Exercise directions - Isolate every line in the records below with "More" in it.

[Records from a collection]
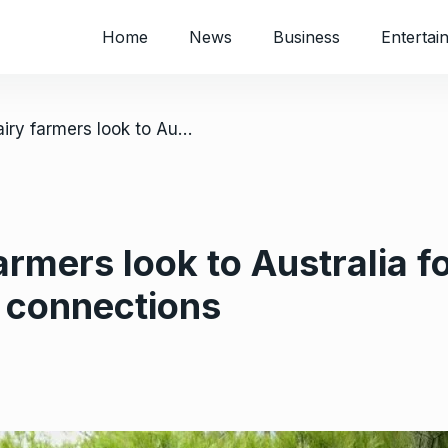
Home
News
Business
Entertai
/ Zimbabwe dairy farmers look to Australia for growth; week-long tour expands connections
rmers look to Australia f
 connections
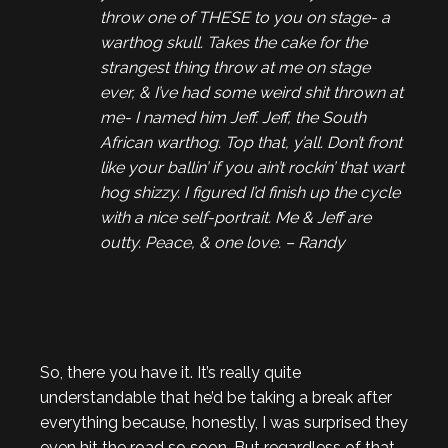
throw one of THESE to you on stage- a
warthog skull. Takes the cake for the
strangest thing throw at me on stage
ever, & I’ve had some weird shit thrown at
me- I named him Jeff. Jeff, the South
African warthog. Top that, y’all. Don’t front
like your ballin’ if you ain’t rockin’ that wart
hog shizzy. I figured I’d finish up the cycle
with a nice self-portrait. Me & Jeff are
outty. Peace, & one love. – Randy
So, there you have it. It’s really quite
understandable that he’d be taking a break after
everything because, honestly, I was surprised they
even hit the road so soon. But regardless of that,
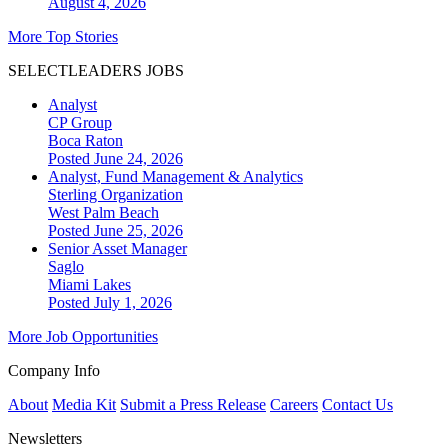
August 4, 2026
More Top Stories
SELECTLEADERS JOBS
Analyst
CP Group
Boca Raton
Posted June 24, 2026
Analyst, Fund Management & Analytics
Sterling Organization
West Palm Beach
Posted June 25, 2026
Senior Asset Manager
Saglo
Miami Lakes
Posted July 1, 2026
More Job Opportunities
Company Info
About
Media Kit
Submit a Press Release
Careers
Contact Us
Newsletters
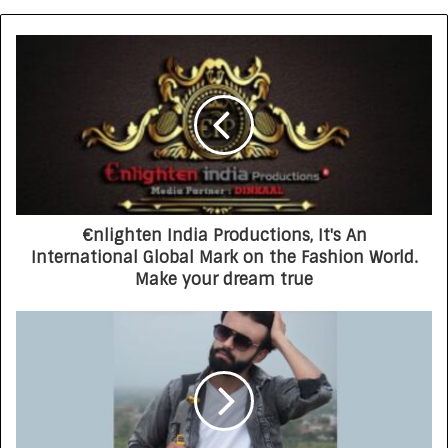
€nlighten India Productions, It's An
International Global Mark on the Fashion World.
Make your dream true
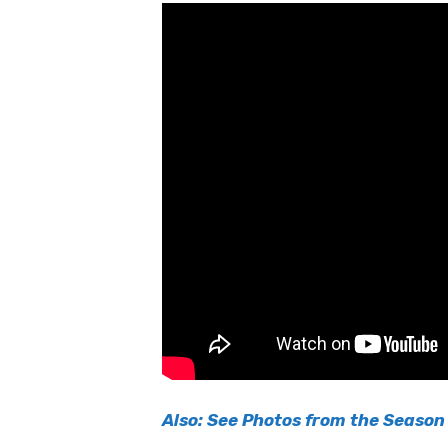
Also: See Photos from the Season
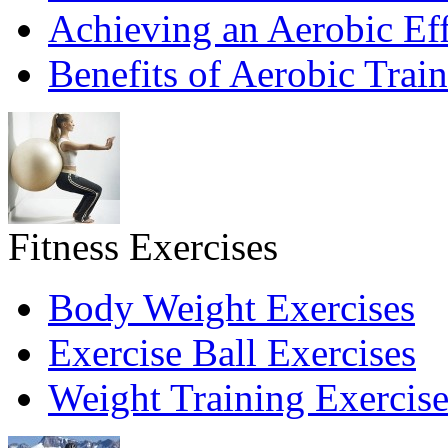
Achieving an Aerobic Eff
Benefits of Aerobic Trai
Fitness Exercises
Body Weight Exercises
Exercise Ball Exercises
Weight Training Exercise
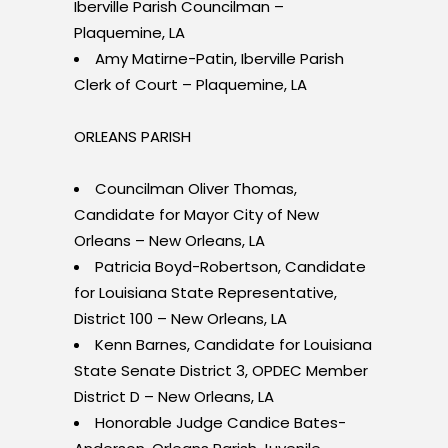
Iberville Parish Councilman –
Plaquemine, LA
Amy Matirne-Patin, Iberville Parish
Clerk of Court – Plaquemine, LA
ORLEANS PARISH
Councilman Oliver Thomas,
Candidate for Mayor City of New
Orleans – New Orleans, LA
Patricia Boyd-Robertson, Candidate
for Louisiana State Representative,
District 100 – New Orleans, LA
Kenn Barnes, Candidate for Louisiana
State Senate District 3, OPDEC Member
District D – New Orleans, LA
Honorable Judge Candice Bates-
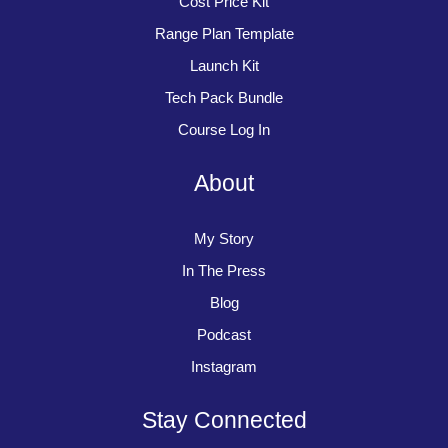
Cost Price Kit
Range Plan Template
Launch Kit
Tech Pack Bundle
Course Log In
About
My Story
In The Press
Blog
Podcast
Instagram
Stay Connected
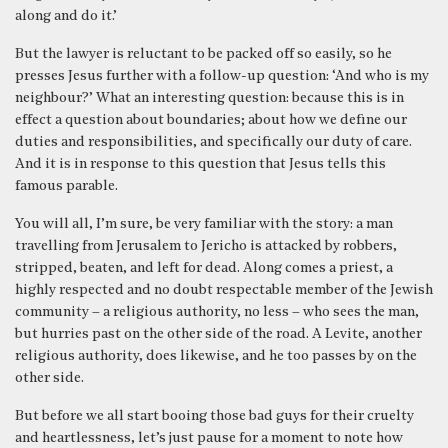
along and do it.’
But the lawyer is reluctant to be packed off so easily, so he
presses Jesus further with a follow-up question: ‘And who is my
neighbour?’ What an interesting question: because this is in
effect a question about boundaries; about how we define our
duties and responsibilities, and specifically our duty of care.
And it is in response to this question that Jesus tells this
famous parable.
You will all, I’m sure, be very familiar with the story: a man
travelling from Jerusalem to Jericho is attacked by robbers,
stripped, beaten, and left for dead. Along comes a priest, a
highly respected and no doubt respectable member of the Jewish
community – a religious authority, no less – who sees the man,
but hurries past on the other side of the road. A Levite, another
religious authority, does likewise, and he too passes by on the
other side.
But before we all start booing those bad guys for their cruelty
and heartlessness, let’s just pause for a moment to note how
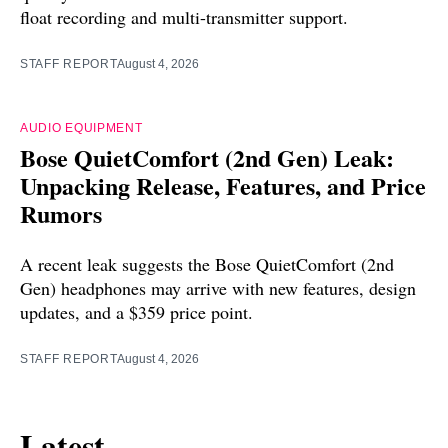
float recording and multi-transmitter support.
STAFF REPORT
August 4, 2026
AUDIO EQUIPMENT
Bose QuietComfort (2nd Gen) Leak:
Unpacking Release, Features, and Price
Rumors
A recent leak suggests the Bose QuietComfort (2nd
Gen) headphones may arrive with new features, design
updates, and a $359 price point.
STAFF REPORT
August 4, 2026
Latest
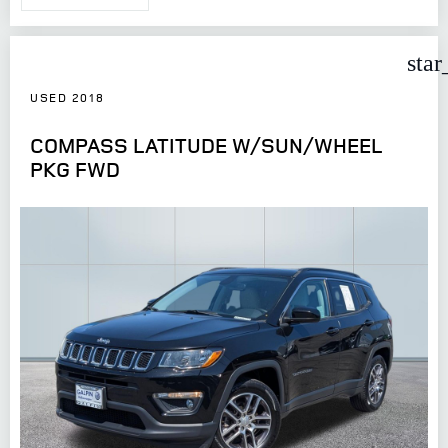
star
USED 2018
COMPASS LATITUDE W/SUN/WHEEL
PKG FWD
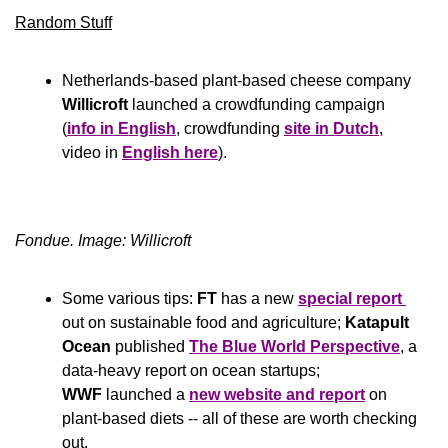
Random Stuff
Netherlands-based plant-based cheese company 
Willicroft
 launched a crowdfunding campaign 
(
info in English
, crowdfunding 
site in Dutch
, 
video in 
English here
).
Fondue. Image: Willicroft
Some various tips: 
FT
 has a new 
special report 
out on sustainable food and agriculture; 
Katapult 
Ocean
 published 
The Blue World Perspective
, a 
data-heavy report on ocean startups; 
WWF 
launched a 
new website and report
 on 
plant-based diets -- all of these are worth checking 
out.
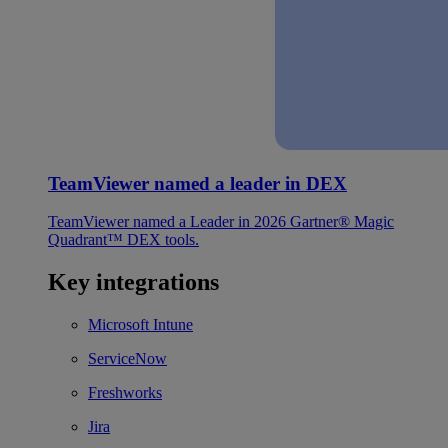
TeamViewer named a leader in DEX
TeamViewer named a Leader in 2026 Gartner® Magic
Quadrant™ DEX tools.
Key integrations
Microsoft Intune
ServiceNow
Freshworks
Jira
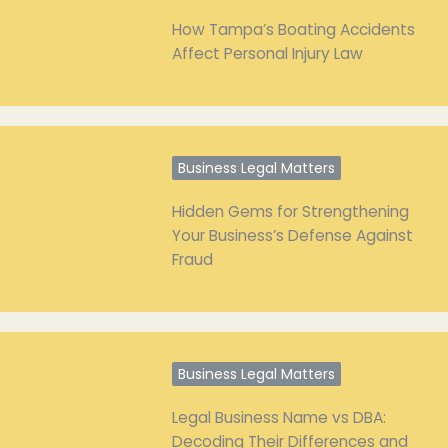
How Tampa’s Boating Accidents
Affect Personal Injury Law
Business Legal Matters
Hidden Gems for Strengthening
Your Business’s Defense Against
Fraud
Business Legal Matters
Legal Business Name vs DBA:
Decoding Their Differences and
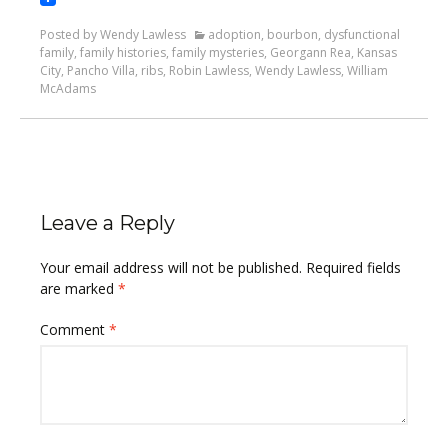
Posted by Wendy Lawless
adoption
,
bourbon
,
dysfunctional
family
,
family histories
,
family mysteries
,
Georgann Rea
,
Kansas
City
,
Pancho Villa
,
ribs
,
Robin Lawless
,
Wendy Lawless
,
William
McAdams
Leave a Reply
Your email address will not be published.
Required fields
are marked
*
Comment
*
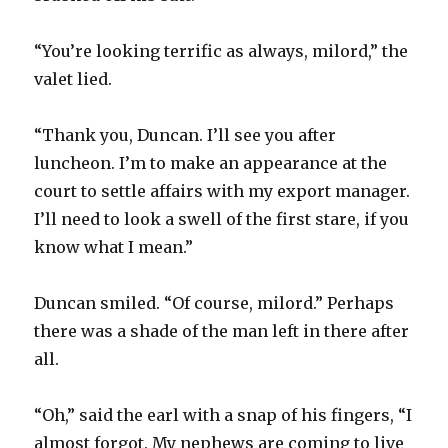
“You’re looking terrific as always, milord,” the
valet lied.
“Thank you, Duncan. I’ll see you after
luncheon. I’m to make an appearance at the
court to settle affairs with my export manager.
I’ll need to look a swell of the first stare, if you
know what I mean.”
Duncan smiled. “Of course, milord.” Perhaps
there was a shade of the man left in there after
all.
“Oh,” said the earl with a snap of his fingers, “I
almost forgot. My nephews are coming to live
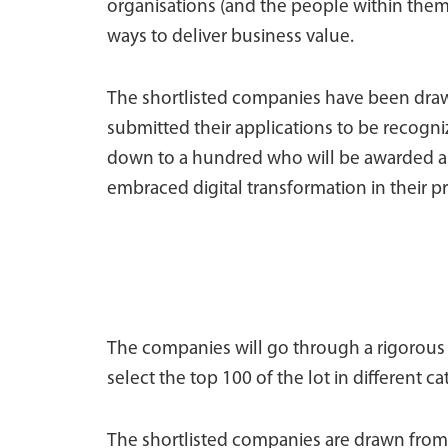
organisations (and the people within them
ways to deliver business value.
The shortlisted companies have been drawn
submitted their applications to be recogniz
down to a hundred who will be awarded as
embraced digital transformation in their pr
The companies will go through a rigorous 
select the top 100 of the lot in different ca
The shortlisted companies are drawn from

The completed task -
More Top Stories
More Job Opportunities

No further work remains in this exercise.